“I saw the best minds of my generation destroyed by madness, starving hysterical Naked,
Dragging themselves through the negro streets at dawn looking for an angry fix,
Angelheaded hipsters burning for the ancient heavenly connection to the starry
Dynamo in the machinery of night”
I think the most important lines of this poem are the first few lines. These lines introduce the reader to the subjects of the poem and start establishing Ginsberg’s claim that he saw the “best minds” of his generation “destroyed” (1). The examples and images that Ginsberg brings in the first few lines are the basis of his claim, and therefore set the tone for the rest of the poem. They are a preview to the types of examples and descriptions that will make an appearance throughout the course of the poem.

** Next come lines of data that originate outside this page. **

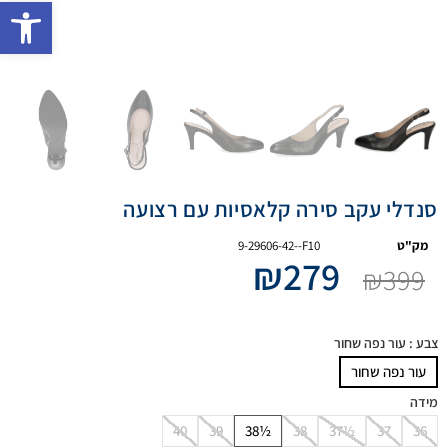
פתח 
סנדלי עקב סירה קלאסיות עם רצועה
מק"ט
9-29606-42--F10
₪
279
₪
399
צבע
: עור נפה שחור
עור נפה שחור
מידה
40
39
38½
38
37½
37
36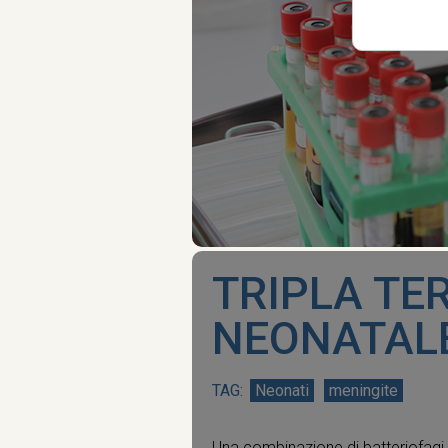
TRIPLA TE
NEONATAL
Neonati
meningite
Una combinazione di batteriofagi, 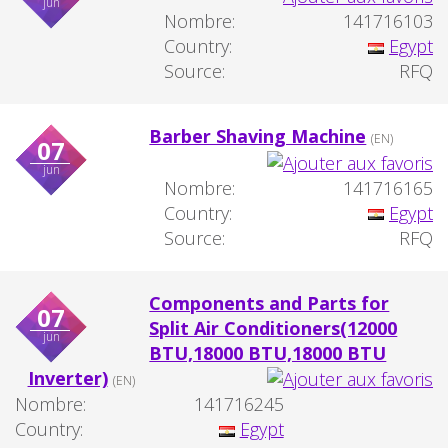
jun
Nombre:
141716103
Country:
Egypt
Source:
RFQ
Barber Shaving Machine
(EN)
07
jun
Nombre:
141716165
Country:
Egypt
Source:
RFQ
Components and Parts for
07
Split Air Conditioners(12000
jun
BTU,18000 BTU,18000 BTU
Inverter)
(EN)
Nombre:
141716245
Country:
Egypt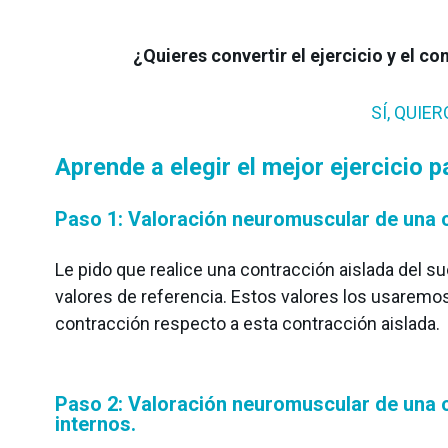
¿Quieres convertir el ejercicio y el co
SÍ, QUIE
Aprende a elegir el mejor ejercicio 
Paso 1: Valoración neuromuscular de una c
Le pido que realice una contracción aislada del s
valores de referencia. Estos valores los usaremo
contracción respecto a esta contracción aislada.
Paso 2: Valoración neuromuscular de una 
internos.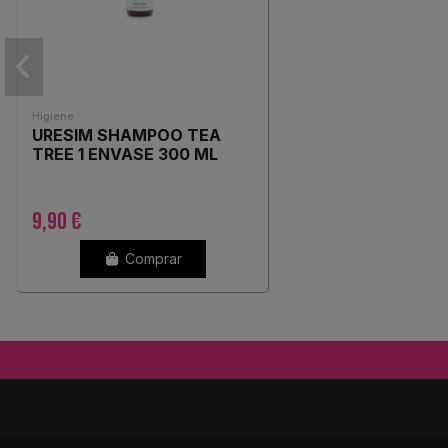
Higiene
URESIM SHAMPOO TEA
TREE 1 ENVASE 300 ML
9,90 €
Comprar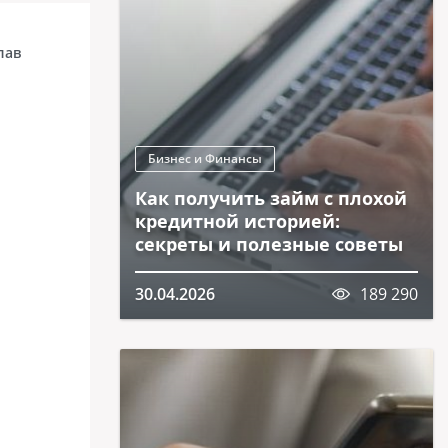
лав
Бизнес и Финансы
Как получить займ с плохой
кредитной историей:
секреты и полезные советы
30.04.2026
189 290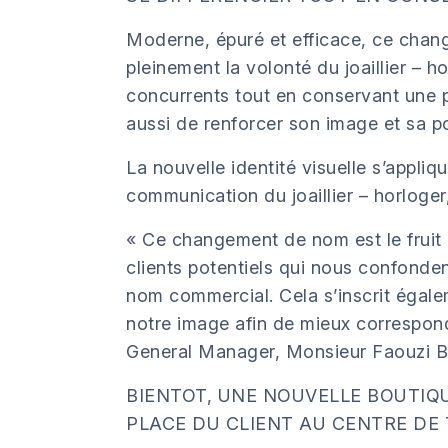
Moderne, épuré et efficace, ce chan
pleinement la volonté du joaillier – h
concurrents tout en conservant une 
aussi de renforcer son image et sa po
La nouvelle identité visuelle s’appliq
communication du joaillier – horloge
« Ce changement de nom est le fruit 
clients potentiels qui nous confonde
nom commercial. Cela s’inscrit égale
notre image afin de mieux correspond
General Manager, Monsieur Faouzi B
BIENTOT, UNE NOUVELLE BOUTIQU
PLACE DU CLIENT AU CENTRE DE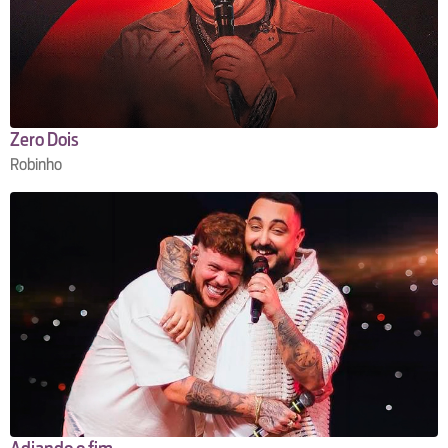
Zero Dois
Robinho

Ginsberg discusses the “best minds of his generation” (1). One might immediately assume, as I did, that the people he is referring to are the doctors, the professors, the lawyers, or the otherwise upper or middle class white-collar workers of his time. However, interestingly enough, once I continued reading the rest of the poem, I realized that he as talking about drug addicts, school dropouts, bums, and the like. At first, I thought Ginsberg was being sarcastic, that he was poking fun at the lowlife behavior of these people. But then I realized that Ginsberg uses the word “destroyed.” This makes it sound as if these people originally started out as great minds, and then something happened to them that somehow prevented their growth and development. In other words, perhaps Ginsberg was mourning the loss of potential great minds. If these people had been given the opportunity to continue on a strong path, to go to school, to learn, and to develop their minds, talents, and abilities, they might have become the next doctors, professors, or lawyers.

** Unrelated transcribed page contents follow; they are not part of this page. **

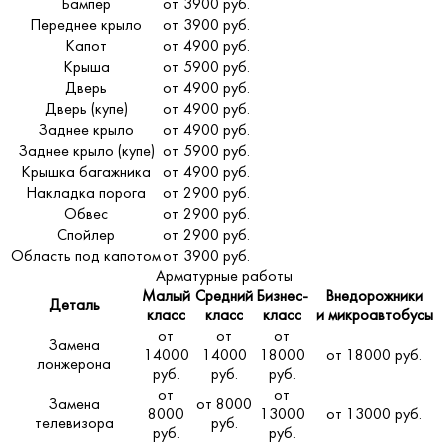
Бампер
от 3900 руб.
Переднее крыло
от 3900 руб.
Капот
от 4900 руб.
Крыша
от 5900 руб.
Дверь
от 4900 руб.
Дверь (купе)
от 4900 руб.
Заднее крыло
от 4900 руб.
Заднее крыло (купе)
от 5900 руб.
Крышка багажника
от 4900 руб.
Накладка порога
от 2900 руб.
Обвес
от 2900 руб.
Спойлер
от 2900 руб.
Область под капотом
от 3900 руб.
Арматурные работы
Малый
Средний
Бизнес-
Внедорожники
Деталь
класс
класс
класс
и микроавтобусы
от
от
от
Замена
14000
14000
18000
от 18000 руб.
лонжерона
руб.
руб.
руб.
от
от
Замена
от 8000
8000
13000
от 13000 руб.
телевизора
руб.
руб.
руб.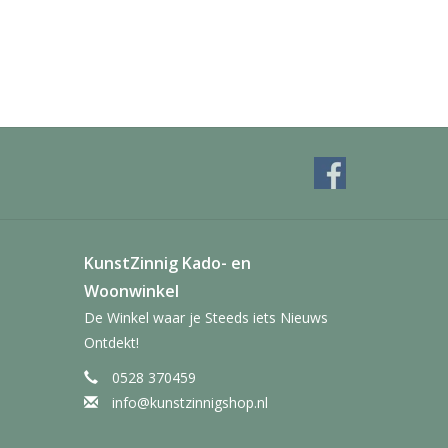
KunstZinnig Kado- en
Woonwinkel
De Winkel waar je Steeds iets Nieuws
Ontdekt!
0528 370459
info@kunstzinnigshop.nl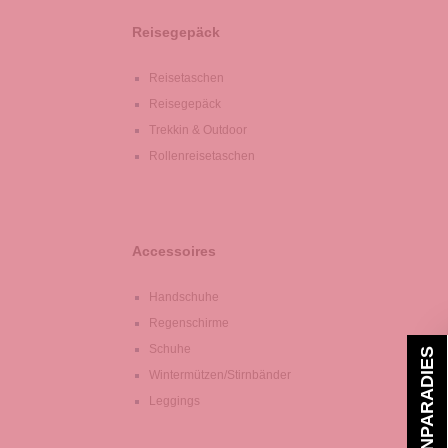
Reisegepäck
Reisetaschen
Reisegepäck
Trekkin & Outdoor
Rollenreisetaschen
Accessoires
Handschuhe
Regenschirme
Schuhe
TASCHENPARADIES
Wintermützen/Stirnbänder
Leggings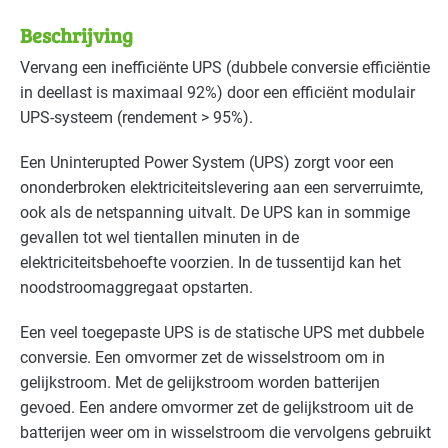
Bouwmaterialen - beton
Basis
Beschrijving
Datacenters
Basis
Vervang een inefficiënte
UPS
(dubbele conversie efficiëntie
in deellast is maximaal 92%) door een efficiënt modulair
Detailhandel - overig
Basis
UPS
-systeem (rendement > 95%).
Detailhandel - supermarkten
Basis
Een Uninterupted Power System (
UPS
) zorgt voor een
ononderbroken elektriciteitslevering aan een serverruimte,
Grafische industrie
Basis
ook als de netspanning uitvalt. De
UPS
kan in sommige
gevallen tot wel tientallen minuten in de
Handel en distributie
Basis
elektriciteitsbehoefte voorzien. In de tussentijd kan het
noodstroomaggregaat opstarten.
Industrie - hout en meubel
Basis
Een veel toegepaste
UPS
is de statische
UPS
met dubbele
Industrie - metalektro
Basis
conversie. Een omvormer zet de wisselstroom om in
Industrie - papier en karton(waren)
Basis
gelijkstroom. Met de gelijkstroom worden batterijen
gevoed. Een andere omvormer zet de gelijkstroom uit de
Industrie - verf en drukinkt
Basis
batterijen weer om in wisselstroom die vervolgens gebruikt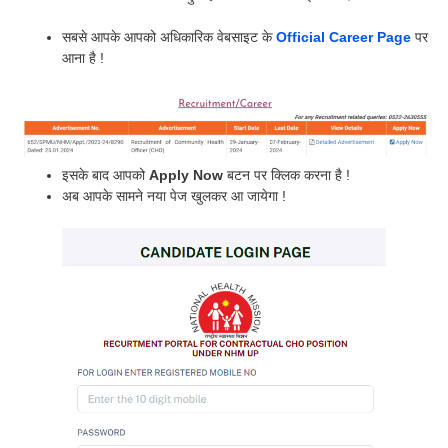
सबसे आपके आपको अधिकारिक वेबसाइट के
Official Career Page
पर
आना है !
इसके बाद आपको
Apply Now
बटन पर क्लिक करना है !
अब आपके सामने नया पेज खुलकर आ जायेगा !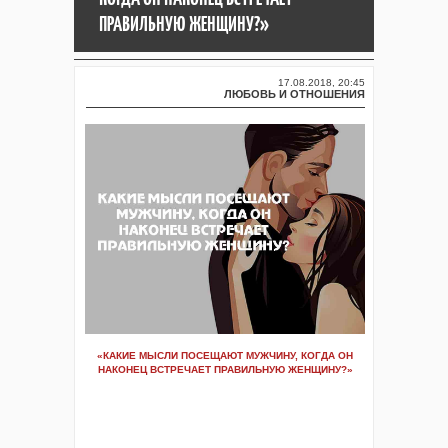
ПРАВИЛЬНУЮ ЖЕНЩИНУ?»
17.08.2018, 20:45
ЛЮБОВЬ И ОТНОШЕНИЯ
«КАКИЕ МЫСЛИ ПОСЕЩАЮТ МУЖЧИНУ, КОГДА ОН
НАКОНЕЦ ВСТРЕЧАЕТ ПРАВИЛЬНУЮ ЖЕНЩИНУ?»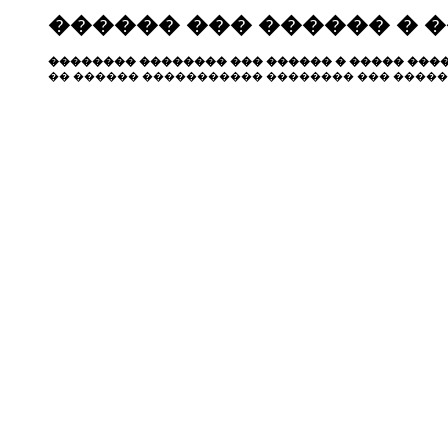
������ ��� ������ � 
�������� �������� ��� ������ � ����� ����
�� ������ ����������� �������� ��� �����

The poem as a whole is written as a few very long run-on sentences, but the first line specifically has the words “starving hysterical naked” that are not separated by commas and can almost be read as one long word. I think the lack of commas introduces the poem as well as the actual words do, as this lack serves as a warning to the reader that the rest of the poem is just as fast-paced and just as jarring as the first few words; that the poem will leave the reader feeling almost breathless by the time they get to the end.
Questions for the class:
- Why does Ginsberg use the term “best minds” for the low class people that he is writing about? What is his intention – is he being sarcastic, or is he hinting that they could have become great, had they been given the opportunity?
- What image does the juxtaposition of “great minds” with “starving hysterical naked” bring to mind? Why do you think Ginsberg specifically chose these 3 adjectives to describe the subjects of his poem?